“The mountains may not be destroyed, the valleys may not be damaged, What is long may not be cut short, what is short may not be lengthened, We must remain faithful to the ways of our ancestors." – Traditional Baduy verse
Written by Irfan Kortschak
For tourists, journalists, and anthropologists alike, the very idea of a people who live deep in the forest, excluding all outsiders, has a powerful fascination. A ‘Keep Out’ sign exerts an allure as powerful as the locked cupboard at the end of Bluebeard’s corridor, and for no better reason than that outsiders are not welcome. In our hearts, perhaps, each of us secretly believes we are special, and will be welcome at spectacles and events closed to ordinary mortals.
It was this fantasy that had led me, clambering up and down steep, slippery footpaths, past dry rice fields and through light secondary forest and bamboo glades, to a rickety looking bamboo bridge that creaked and swayed gently in the breeze. I sat, scowling and biting my nails, and wiping the sweat from my face with a hand filthy with mud.
I couldn’t cross this bridge, and not because it looked too rotten and fragile to bear my weight. At any rate, a fall would not have been the catastrophe in might have been elsewhere. The water in the stream was clean and pure, unsullied by the household waste that turns the banks of rivers elsewhere in Indonesia into fly-infested eyesores. But I scowled at the babbling brook, in no mood to be impressed by its song. For me, the river was just the boundary that separated the territory of the Inner Baduy from the outside world. On the other side, where I couldn’t go, lived a community whose members are required to maintain a stringent degree of ritual purity. And they didn’t want me anywhere near them.
It was nothing personal, nothing that I’d done. It was what I was, a foreigner, a city dweller, a luxury lover. For the Baduy, outsiders in general and foreigners in particular are a polluting influence, and are permitted to enter only rarely, by the grace of the custodians. Unsullied by the presence of outsiders, the sacred forest is protected by the ritually pure guardians of the sacred forest, at the centre of which lies the Arca Domas, an ancient megalithic site about which little is known.

» **Work instruction 1**: According to the Baduy essay, what lies at the center of the sacred forest?
» **Work instruction 2**: Carry on the Baduy essay from its last sentence.
The material after this essay comes from a different source.

» **Dataset**:
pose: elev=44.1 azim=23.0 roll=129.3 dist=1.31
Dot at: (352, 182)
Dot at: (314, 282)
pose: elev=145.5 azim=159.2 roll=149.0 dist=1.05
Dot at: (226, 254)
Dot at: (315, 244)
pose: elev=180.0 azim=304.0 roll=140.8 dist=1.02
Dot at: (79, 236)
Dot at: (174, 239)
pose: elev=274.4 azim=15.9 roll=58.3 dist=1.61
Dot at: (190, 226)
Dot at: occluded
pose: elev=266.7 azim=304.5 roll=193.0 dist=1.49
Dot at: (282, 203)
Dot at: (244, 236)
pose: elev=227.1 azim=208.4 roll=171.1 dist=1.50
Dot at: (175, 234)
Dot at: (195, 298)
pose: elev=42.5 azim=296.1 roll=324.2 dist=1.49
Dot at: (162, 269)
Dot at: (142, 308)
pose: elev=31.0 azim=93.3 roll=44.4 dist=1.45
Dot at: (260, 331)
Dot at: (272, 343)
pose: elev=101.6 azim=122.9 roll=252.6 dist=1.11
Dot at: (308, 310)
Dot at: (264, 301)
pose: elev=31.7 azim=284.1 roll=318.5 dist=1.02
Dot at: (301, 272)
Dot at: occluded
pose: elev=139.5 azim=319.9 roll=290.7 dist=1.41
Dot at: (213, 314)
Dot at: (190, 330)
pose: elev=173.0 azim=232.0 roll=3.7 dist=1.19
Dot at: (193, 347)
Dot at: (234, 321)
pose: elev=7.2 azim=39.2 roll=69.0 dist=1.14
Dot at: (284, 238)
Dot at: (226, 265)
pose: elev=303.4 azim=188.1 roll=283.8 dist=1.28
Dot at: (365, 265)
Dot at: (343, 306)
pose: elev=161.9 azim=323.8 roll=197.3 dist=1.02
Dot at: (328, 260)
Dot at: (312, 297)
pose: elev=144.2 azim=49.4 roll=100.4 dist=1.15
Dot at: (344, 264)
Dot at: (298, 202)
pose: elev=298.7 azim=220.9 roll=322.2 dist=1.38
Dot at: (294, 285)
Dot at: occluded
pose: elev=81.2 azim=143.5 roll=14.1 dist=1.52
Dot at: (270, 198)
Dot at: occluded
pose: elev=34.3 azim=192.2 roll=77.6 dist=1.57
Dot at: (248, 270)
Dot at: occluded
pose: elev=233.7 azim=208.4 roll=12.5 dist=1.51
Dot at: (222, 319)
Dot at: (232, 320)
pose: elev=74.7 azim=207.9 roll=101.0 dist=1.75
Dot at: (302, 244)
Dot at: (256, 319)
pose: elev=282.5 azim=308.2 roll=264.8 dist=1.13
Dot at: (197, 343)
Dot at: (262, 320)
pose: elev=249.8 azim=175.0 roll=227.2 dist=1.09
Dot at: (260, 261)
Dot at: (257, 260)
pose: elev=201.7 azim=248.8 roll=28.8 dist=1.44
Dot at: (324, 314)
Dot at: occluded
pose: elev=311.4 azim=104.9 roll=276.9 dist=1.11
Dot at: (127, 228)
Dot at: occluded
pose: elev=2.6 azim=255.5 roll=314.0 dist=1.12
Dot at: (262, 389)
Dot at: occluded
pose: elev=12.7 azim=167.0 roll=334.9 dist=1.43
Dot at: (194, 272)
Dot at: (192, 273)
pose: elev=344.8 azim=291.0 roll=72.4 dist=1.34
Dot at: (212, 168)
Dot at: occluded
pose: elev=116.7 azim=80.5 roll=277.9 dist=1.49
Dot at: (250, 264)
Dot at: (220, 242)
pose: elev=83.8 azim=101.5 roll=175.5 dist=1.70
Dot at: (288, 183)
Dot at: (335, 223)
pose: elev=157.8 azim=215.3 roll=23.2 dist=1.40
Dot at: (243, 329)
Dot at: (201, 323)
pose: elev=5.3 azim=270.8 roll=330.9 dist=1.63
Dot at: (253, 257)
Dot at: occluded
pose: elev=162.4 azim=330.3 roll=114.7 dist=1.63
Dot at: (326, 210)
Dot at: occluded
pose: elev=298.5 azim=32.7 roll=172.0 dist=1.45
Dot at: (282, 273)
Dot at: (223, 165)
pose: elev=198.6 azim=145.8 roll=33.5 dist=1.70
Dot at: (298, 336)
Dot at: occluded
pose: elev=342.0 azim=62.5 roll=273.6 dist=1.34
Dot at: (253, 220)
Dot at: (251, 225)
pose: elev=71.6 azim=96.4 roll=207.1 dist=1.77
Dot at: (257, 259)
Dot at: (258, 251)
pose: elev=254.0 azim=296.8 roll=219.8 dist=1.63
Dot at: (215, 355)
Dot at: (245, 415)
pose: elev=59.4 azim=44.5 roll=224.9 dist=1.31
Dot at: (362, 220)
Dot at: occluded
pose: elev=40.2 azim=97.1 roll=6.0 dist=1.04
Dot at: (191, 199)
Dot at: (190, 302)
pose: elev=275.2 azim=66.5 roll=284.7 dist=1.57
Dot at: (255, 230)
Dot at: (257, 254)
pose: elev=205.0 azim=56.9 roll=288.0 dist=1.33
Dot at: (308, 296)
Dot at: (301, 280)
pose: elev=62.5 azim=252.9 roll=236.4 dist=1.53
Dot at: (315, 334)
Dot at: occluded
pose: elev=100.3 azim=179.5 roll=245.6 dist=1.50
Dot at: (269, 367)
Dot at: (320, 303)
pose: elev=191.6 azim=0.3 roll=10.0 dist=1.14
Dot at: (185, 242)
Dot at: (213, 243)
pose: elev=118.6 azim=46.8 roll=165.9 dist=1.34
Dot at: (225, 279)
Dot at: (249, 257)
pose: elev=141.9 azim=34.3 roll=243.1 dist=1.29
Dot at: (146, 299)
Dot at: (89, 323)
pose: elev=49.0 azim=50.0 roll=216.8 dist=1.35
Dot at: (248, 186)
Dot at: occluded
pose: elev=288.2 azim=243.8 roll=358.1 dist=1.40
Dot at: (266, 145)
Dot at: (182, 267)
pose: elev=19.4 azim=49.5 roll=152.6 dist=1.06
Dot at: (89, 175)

» **Final answer 1**: The Arca Domas, an ancient megalithic site about which little is known.

» **Final answer 2**:
Precisely because the Baduy turn their back on the world, refusing to explain or justify themselves, they exert a powerful attraction. Peering in through the cracks in the forest, outsiders strain to make sense of the incomprehensible by projecting their own fantasies and fears. For believers in magic, the Baduy are powerful wizards; for environmentalists, they are noble savages; for the religious, they are unrepentant pagans. Confused observers variously describe them as a lost tribe, aristocratic Hindu refugees, or the Amish of the East. Meanwhile, the Baduy continue to live their lives, entirely indifferent to whatever outsiders choose to believe.
While much remains a matter for conjecture, some facts are known for certain. Members of the innermost community live in one of three villages, Cikartawana, Cibeo, and Cikeusik, located on the forested foothills around Mt. Kendang, southeast of Rangkasbitung, in the province of Banten.
The beliefs of the Baduy require villagers to cultivate subsistence crops without hoe, plough, or irrigation, practicing slash and burn agriculture and rotating the use of land. The Inner Baduy may not alter the course of a stream or level land for any purpose. While the men fish, hunt and gather fruit and honey from the forest, they do so in the least intrusive and destructive fashion possible. Also, the Inner Baduy refrain from the use of manufactured goods of any sort. They produce all their own household and personal items, their own tools and agricultural equipment, using materials they gather or grow. They dress in plain cloth that the women spin and fashion into clothes. Men wear a white headdress and shirt and a black sarong with vertical white stripes, while women wear a black sarong and bodice. Only certain basic materials, such as raw iron used for fashioning knives and raw cotton used for weaving, are imported from the outside world. The inner Baduy do not ride horses or vehicles of any sort. When they travel abroad, they walk, always, no matter how far.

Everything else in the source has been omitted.